Optimal Pilot Pattern Design for LMMSE Channel Estimation in OFDM Systems with Finite Block Size over Doubly Dispersive Channels

TL;DR

This paper proposes heuristic algorithms for designing LMMSE-optimal pilot patterns in OFDM systems over doubly dispersive channels, outperforming traditional patterns in finite block scenarios.

Contribution

It formulates pilot pattern design as an A-optimal sensor selection problem and introduces two novel heuristic algorithms combining initialization and local refinement.

Findings

Proposed algorithms outperform conventional patterns in simulations.

Heuristic methods effectively optimize pilot placement for finite block OFDM.

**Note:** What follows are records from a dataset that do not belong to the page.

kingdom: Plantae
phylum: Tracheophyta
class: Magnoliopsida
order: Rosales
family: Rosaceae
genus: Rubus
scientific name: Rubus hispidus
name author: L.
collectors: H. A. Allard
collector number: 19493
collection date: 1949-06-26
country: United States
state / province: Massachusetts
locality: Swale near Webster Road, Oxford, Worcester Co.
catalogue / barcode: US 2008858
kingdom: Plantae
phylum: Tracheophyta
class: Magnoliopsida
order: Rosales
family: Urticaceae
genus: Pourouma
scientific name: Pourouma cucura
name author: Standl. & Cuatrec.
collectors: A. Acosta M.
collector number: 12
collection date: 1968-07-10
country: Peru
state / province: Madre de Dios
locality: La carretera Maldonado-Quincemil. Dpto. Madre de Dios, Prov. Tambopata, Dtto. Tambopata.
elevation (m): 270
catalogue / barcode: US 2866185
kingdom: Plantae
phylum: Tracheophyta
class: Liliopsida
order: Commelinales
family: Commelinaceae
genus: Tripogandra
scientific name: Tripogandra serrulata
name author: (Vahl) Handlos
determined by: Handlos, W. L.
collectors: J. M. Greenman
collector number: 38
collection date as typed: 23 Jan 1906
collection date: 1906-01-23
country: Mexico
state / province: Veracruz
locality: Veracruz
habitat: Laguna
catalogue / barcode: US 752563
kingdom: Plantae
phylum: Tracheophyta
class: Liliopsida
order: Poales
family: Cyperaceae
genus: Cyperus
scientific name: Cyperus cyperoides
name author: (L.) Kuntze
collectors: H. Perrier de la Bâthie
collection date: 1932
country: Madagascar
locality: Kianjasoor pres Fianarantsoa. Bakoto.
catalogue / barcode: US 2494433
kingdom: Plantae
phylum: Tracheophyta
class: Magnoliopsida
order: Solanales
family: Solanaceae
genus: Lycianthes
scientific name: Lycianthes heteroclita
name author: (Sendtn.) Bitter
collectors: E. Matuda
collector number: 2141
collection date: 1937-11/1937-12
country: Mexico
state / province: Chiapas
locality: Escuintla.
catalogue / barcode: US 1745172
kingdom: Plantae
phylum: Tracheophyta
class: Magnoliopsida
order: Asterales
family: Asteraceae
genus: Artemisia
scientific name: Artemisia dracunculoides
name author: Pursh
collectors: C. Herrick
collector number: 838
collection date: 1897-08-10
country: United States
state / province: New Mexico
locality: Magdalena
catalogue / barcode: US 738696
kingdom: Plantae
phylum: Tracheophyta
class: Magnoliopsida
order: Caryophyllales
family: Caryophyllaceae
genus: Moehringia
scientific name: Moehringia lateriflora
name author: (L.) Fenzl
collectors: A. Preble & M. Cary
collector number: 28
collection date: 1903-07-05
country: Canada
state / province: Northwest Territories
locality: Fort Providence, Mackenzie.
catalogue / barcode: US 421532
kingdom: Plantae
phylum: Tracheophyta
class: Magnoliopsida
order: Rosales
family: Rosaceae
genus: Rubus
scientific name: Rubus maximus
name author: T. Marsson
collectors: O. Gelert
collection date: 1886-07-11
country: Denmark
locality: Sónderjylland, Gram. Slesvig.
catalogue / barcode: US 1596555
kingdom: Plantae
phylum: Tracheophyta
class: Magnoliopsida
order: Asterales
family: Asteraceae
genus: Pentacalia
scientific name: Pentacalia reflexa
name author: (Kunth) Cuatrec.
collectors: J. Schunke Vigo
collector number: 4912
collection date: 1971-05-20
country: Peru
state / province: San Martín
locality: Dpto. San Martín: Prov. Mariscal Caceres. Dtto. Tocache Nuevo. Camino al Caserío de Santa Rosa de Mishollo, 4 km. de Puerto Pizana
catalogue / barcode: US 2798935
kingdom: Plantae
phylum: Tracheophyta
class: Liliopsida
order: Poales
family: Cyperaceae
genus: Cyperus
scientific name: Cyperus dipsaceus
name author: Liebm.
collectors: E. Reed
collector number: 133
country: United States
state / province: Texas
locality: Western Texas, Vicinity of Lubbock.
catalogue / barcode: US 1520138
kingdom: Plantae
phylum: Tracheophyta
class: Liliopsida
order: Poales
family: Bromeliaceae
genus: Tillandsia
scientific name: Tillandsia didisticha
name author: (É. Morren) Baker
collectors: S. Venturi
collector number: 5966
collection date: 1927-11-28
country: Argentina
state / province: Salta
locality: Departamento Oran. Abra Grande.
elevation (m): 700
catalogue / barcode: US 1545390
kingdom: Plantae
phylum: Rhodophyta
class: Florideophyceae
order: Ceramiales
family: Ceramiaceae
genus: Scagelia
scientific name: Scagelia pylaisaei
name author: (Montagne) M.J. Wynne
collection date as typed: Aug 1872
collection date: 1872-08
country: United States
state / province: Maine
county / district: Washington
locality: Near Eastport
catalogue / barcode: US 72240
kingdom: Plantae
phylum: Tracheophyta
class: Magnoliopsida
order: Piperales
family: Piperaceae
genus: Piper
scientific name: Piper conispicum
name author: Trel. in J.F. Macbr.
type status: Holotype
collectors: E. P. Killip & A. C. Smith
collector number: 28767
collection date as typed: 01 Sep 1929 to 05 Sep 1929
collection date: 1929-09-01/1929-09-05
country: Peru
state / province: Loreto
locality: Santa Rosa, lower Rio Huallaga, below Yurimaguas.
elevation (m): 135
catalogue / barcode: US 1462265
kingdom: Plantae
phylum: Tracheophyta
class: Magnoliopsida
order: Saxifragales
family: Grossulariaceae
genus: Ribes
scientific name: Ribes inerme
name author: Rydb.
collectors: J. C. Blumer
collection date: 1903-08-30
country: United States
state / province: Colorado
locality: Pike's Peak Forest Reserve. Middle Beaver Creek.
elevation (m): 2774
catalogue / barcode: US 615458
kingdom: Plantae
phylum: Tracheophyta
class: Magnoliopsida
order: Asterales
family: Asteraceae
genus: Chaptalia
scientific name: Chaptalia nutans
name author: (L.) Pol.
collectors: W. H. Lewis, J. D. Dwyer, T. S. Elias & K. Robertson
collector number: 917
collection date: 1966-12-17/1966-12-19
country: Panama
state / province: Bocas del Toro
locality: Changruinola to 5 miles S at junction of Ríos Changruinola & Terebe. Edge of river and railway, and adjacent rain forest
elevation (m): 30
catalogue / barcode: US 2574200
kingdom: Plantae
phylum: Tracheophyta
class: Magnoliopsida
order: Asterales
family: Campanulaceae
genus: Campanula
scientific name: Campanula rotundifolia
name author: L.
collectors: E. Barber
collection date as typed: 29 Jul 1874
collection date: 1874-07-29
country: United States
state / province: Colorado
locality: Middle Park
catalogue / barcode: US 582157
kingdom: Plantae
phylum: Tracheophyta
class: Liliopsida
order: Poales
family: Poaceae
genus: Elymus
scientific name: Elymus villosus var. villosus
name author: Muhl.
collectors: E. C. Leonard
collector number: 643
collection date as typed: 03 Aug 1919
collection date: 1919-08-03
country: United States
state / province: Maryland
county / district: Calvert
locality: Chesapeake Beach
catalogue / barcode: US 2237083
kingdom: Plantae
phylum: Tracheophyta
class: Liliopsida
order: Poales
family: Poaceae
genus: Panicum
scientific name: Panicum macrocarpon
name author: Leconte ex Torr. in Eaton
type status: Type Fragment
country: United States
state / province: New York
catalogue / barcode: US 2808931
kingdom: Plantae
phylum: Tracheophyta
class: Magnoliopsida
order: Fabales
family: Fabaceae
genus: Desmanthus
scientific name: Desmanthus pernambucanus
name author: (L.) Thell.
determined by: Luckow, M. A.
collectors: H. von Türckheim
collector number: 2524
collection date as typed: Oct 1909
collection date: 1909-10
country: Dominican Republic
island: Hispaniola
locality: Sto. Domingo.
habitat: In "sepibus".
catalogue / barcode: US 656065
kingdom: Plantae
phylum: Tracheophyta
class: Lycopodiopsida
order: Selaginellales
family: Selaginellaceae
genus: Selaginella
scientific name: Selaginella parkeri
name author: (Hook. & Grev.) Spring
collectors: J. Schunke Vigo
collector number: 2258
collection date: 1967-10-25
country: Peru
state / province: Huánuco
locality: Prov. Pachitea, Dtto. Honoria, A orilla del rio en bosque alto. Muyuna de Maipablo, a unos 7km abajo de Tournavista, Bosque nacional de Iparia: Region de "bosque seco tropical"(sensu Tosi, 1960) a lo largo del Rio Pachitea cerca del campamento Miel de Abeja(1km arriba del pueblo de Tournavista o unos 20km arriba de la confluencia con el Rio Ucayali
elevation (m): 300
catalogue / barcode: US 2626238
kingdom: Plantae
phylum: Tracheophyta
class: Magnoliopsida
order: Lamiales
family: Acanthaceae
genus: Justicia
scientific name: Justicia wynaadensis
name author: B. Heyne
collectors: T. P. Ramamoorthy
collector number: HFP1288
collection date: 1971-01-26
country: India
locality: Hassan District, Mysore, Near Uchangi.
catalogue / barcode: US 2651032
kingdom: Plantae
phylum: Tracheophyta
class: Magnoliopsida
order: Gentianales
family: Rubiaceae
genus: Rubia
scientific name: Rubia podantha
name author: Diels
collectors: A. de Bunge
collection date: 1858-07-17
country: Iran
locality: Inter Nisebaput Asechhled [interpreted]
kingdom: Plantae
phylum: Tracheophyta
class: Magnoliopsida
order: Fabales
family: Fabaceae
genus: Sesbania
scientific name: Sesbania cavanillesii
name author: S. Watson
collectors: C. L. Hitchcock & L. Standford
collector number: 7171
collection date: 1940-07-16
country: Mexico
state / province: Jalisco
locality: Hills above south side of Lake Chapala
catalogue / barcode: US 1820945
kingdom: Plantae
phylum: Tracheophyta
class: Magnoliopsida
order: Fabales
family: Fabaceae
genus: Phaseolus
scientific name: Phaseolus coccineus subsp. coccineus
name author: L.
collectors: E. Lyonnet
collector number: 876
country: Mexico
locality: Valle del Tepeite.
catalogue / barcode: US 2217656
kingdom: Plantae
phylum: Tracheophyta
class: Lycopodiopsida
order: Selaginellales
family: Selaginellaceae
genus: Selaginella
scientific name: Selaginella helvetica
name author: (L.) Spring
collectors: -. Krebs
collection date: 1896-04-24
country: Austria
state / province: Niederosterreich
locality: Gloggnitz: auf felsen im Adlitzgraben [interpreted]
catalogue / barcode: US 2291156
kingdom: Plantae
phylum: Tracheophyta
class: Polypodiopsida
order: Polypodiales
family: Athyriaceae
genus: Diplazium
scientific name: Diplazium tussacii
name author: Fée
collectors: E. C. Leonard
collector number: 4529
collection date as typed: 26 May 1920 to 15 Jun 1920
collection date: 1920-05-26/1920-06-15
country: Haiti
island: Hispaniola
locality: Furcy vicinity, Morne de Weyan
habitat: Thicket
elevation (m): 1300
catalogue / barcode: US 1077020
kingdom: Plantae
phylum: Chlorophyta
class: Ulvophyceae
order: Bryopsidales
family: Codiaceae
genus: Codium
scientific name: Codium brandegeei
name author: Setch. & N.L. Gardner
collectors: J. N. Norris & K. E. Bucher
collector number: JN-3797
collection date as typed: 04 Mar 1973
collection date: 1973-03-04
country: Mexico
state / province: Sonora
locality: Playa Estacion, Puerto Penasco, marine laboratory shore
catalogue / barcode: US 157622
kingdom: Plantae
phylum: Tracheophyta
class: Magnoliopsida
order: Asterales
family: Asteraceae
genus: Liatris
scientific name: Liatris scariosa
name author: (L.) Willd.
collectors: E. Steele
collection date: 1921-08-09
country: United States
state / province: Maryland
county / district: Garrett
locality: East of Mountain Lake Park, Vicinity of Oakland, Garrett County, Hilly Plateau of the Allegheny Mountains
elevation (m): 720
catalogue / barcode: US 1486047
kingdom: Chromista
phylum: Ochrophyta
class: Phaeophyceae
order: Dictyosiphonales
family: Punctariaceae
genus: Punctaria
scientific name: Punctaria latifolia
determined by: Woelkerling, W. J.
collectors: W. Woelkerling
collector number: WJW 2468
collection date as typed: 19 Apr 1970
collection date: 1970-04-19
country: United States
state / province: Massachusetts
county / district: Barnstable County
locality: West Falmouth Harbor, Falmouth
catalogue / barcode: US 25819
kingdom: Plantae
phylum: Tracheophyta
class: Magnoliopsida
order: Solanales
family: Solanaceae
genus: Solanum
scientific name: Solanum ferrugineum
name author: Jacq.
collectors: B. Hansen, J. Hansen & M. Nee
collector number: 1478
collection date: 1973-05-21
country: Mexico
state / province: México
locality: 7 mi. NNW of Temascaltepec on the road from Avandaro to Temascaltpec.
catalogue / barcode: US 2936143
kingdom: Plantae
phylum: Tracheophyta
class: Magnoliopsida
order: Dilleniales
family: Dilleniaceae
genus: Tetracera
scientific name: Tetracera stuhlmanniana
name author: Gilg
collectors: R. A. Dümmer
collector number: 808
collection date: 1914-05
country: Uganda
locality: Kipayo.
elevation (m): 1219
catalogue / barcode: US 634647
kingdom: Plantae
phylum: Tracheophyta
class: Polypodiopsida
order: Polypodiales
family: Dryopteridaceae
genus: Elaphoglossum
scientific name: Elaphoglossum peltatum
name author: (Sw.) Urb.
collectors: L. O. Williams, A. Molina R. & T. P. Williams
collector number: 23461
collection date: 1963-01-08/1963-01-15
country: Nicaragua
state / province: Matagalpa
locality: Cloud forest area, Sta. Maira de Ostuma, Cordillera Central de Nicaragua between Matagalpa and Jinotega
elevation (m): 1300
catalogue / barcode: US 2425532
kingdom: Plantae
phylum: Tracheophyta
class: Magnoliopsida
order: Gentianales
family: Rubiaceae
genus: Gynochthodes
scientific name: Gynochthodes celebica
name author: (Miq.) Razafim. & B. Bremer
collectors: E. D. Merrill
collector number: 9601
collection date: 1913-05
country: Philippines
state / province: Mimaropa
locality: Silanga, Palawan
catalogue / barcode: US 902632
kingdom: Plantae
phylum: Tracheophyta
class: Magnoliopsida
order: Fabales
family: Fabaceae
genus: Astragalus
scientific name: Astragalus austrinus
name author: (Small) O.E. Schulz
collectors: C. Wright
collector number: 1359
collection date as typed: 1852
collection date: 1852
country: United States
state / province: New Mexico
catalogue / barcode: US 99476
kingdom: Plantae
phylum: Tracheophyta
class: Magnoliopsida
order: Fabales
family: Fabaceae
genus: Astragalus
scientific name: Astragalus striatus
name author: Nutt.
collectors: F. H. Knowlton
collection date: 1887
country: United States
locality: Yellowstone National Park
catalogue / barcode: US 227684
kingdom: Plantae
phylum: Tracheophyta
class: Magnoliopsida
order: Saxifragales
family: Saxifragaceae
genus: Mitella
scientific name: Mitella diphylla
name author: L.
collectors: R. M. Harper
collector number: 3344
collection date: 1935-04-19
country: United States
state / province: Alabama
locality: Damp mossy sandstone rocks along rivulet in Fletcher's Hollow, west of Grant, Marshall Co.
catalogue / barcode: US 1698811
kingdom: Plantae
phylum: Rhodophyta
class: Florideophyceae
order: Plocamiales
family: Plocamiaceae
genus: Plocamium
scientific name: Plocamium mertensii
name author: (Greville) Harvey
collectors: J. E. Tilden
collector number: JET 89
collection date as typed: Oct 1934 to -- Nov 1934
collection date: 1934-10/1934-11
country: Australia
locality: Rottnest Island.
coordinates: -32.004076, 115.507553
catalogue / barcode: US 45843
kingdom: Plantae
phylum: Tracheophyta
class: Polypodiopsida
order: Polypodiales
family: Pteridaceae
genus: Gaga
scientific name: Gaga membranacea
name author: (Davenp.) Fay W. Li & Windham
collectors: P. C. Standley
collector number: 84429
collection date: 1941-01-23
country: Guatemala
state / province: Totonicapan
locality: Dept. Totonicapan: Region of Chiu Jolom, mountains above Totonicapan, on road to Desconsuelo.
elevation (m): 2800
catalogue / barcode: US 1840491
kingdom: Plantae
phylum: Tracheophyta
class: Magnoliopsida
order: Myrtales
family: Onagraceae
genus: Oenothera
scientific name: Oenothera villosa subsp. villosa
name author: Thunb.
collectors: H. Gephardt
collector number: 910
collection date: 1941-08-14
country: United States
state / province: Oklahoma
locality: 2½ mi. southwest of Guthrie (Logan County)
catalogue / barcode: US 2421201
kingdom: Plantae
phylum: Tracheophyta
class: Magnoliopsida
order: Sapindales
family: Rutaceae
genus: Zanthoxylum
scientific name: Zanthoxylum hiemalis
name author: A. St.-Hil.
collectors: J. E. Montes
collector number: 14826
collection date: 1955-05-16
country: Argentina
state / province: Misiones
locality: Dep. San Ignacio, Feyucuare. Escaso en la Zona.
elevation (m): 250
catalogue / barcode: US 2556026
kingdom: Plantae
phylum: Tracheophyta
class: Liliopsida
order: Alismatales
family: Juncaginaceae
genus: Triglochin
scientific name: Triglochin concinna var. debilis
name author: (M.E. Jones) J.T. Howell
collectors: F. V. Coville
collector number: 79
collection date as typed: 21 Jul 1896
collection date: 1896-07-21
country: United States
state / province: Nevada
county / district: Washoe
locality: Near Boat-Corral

Designs are suitable for high-mobility 5G-Advanced and 6G applications.

Abstract

Pilot pattern design over doubly dispersive channels has regained significant research interest, driven by emerging high-mobility applications in 5G-Advanced and 6G systems, as well as recent developments in Orthogonal Time Frequency Space (OTFS) modulation. This paper addresses the design of LMMSE-optimal pilot patterns for OFDM systems over doubly dispersive channels with finite time-frequency grids. We formulate the problem as A-optimal sensor selection and propose two heuristic algorithms, both combining an initialization stage with local swap refinement. The first employs convex relaxation with randomized rounding, while the second uses greedy selection. Simulations on practical resource block dimensions demonstrate that the proposed designs consistently outperform conventional rectangular and diamond lattice patterns.